Dataset entries
=====

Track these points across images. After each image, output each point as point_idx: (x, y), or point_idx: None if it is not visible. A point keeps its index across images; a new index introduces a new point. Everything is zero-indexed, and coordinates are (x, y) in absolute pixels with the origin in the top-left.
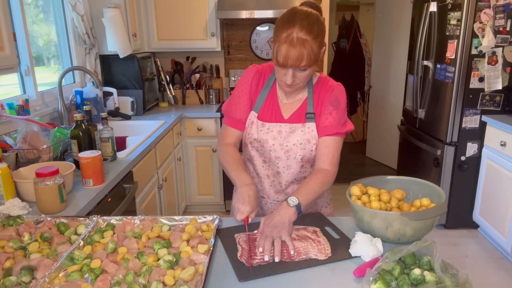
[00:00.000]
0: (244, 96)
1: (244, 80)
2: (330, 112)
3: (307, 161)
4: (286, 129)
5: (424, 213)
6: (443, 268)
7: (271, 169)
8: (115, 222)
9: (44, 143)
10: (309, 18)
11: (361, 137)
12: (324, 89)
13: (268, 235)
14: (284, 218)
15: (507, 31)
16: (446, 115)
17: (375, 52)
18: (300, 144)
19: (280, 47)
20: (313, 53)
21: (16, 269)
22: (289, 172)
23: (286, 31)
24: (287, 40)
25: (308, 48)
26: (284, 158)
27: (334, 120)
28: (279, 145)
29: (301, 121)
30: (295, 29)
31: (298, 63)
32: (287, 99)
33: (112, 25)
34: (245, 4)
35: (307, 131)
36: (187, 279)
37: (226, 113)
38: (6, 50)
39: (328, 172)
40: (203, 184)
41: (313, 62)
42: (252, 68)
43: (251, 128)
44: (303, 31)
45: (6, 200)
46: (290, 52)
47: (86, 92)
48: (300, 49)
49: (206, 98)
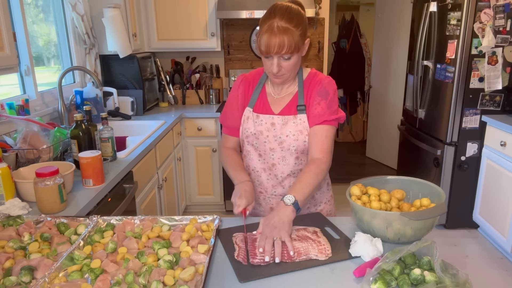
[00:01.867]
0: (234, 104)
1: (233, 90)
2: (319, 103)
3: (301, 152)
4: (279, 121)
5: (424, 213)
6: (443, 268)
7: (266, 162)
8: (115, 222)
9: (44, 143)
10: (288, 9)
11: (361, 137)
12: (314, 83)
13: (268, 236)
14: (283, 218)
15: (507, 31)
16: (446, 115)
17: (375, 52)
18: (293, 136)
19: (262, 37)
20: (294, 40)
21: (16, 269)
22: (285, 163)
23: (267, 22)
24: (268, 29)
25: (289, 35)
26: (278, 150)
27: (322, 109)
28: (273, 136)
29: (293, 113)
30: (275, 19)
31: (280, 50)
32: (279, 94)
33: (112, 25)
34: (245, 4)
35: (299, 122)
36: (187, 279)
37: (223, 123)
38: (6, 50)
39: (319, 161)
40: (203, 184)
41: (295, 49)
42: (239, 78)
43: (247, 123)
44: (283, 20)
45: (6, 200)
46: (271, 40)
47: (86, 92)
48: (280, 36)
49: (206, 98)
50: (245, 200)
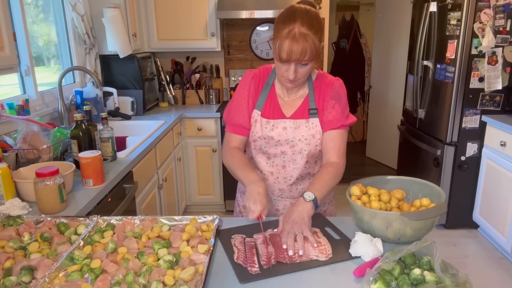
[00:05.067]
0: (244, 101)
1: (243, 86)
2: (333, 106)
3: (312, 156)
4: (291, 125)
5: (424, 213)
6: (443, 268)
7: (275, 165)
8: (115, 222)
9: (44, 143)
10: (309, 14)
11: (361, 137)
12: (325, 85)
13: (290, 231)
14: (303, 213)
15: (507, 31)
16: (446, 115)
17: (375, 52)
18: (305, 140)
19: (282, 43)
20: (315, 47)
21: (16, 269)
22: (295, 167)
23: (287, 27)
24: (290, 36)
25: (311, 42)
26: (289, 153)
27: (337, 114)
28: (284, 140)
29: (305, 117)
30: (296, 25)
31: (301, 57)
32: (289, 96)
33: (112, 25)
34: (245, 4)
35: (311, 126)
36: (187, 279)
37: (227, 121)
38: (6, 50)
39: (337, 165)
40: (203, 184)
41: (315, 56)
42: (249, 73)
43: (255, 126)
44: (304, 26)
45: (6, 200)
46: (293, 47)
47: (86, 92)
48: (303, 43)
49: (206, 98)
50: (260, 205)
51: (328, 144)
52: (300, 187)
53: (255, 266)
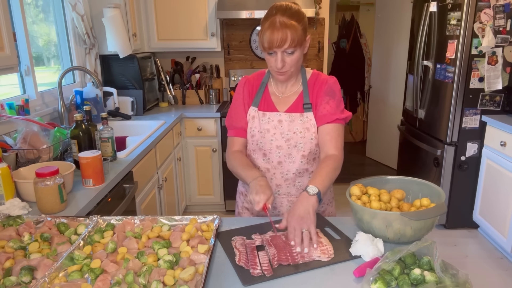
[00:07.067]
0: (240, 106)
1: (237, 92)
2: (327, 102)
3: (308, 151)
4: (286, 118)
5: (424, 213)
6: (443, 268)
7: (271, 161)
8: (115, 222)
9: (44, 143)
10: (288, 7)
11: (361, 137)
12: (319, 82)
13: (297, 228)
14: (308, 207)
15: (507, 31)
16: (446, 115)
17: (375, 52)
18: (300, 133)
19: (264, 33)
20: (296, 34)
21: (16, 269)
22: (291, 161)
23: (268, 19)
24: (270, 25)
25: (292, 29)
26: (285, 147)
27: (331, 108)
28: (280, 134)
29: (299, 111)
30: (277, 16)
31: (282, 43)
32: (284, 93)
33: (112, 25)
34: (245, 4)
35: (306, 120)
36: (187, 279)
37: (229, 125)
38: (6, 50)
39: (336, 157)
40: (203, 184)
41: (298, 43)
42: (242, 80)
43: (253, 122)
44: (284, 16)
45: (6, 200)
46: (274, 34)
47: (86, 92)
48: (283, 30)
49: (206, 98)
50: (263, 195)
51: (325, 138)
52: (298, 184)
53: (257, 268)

=====

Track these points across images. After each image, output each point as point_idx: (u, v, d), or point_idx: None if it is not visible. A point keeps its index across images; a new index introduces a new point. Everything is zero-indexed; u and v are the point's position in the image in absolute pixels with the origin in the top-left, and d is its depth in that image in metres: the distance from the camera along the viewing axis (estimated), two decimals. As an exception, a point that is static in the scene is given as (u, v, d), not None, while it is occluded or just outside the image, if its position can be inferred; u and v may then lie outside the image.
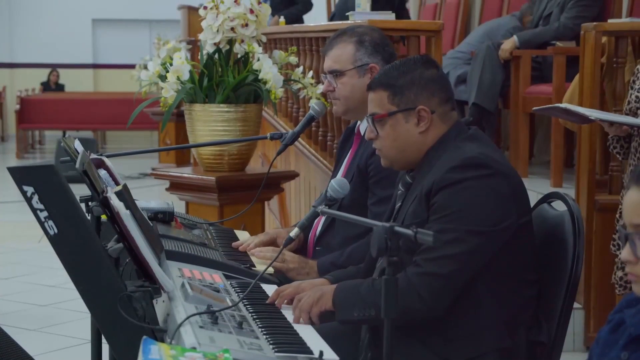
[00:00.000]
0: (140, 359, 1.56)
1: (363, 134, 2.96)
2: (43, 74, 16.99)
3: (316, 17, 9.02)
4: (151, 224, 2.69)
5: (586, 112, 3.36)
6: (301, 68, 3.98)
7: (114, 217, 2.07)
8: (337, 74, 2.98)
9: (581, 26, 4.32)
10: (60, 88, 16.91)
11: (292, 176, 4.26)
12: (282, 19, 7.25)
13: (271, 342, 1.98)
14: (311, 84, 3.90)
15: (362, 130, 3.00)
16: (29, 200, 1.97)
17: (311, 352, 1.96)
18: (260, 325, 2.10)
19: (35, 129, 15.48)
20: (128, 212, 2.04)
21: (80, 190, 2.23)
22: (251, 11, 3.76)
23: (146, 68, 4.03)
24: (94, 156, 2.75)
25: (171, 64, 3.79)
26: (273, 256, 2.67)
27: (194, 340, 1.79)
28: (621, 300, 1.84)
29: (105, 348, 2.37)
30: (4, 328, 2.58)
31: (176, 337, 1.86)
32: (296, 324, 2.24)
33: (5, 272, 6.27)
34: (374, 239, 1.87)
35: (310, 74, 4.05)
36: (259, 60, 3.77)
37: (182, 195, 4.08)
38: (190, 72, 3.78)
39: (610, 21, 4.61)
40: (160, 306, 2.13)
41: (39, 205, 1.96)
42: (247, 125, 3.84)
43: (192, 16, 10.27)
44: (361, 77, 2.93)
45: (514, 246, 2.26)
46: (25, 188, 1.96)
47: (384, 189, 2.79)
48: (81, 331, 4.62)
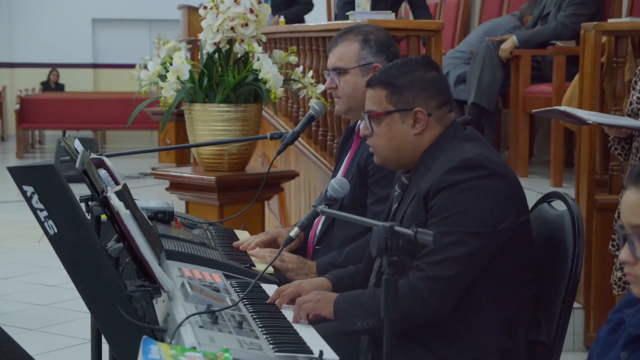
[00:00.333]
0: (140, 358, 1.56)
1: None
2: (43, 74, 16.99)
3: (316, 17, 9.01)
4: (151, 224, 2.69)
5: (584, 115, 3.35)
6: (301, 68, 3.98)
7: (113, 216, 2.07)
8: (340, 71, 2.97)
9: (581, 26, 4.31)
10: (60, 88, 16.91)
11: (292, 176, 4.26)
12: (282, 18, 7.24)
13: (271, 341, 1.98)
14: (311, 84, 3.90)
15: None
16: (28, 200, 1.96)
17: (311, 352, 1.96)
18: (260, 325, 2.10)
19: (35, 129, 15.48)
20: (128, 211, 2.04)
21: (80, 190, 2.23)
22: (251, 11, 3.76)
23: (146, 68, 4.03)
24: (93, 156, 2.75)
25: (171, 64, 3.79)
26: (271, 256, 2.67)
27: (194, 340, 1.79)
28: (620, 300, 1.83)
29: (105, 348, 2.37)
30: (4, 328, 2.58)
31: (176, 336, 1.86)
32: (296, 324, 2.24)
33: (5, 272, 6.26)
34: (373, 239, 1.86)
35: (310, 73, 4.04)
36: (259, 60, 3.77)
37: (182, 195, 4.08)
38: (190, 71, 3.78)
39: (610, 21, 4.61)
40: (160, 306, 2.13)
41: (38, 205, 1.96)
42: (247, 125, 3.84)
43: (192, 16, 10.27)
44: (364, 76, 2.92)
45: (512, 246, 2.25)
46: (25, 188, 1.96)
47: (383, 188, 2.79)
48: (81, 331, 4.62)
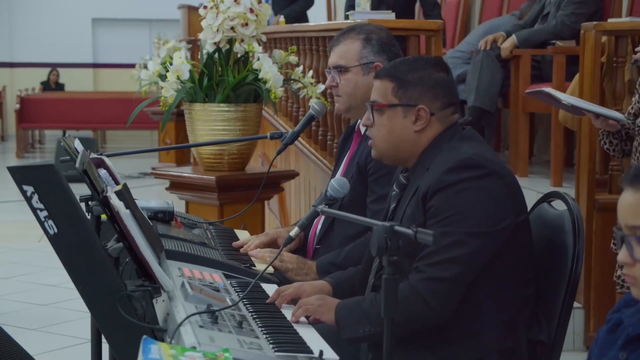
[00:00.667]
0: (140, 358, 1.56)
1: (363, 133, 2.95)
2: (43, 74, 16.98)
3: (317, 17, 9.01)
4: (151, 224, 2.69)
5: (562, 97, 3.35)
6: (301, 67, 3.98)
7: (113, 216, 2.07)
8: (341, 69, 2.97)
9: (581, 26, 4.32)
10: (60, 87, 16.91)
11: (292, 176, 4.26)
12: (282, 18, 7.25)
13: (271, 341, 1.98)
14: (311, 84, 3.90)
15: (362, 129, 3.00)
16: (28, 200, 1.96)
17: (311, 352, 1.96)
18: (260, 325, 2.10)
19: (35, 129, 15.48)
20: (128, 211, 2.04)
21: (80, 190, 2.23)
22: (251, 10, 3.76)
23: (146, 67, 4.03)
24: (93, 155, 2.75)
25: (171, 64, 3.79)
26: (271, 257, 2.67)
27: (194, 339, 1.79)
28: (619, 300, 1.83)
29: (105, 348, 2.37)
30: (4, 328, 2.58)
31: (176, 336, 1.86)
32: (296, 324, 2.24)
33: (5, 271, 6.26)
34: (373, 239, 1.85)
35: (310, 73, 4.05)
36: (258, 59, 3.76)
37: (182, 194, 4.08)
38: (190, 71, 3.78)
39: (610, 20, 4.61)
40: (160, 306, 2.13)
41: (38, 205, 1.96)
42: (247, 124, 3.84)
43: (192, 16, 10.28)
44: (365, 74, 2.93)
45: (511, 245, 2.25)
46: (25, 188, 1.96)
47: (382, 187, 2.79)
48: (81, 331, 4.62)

=====

WHAT YOU WILL DO:
Whenever the word "Track" shows up in a line above, copy that line.

SOLUTION FOR THIS TASK:
Track these points across images. After each image, output each point as point_idx: (x, y), or point_idx: None if it is not visible. A point keeps its index across images; a new index introduces a new point. Everything is zero-indexed, and coordinates are (x, y) in absolute pixels with the origin in the top-left.
Track these points across images. After each image, output each point as point_idx: (u, v, d), or point_idx: None if it is not visible. A point keeps its index across images; a new index introduces a new point. Everything is zero-indexed; u and v are the point's position in the image in absolute pixels with the origin in the top-left, and d is its depth in that image in metres: the distance from the camera along the viewing axis (estimated), two decimals. As an exception, a point that is static in the scene is given as (u, v, d), not None, while it is occluded or just outside the image, if its position can be inferred; u and v may then lie outside the image.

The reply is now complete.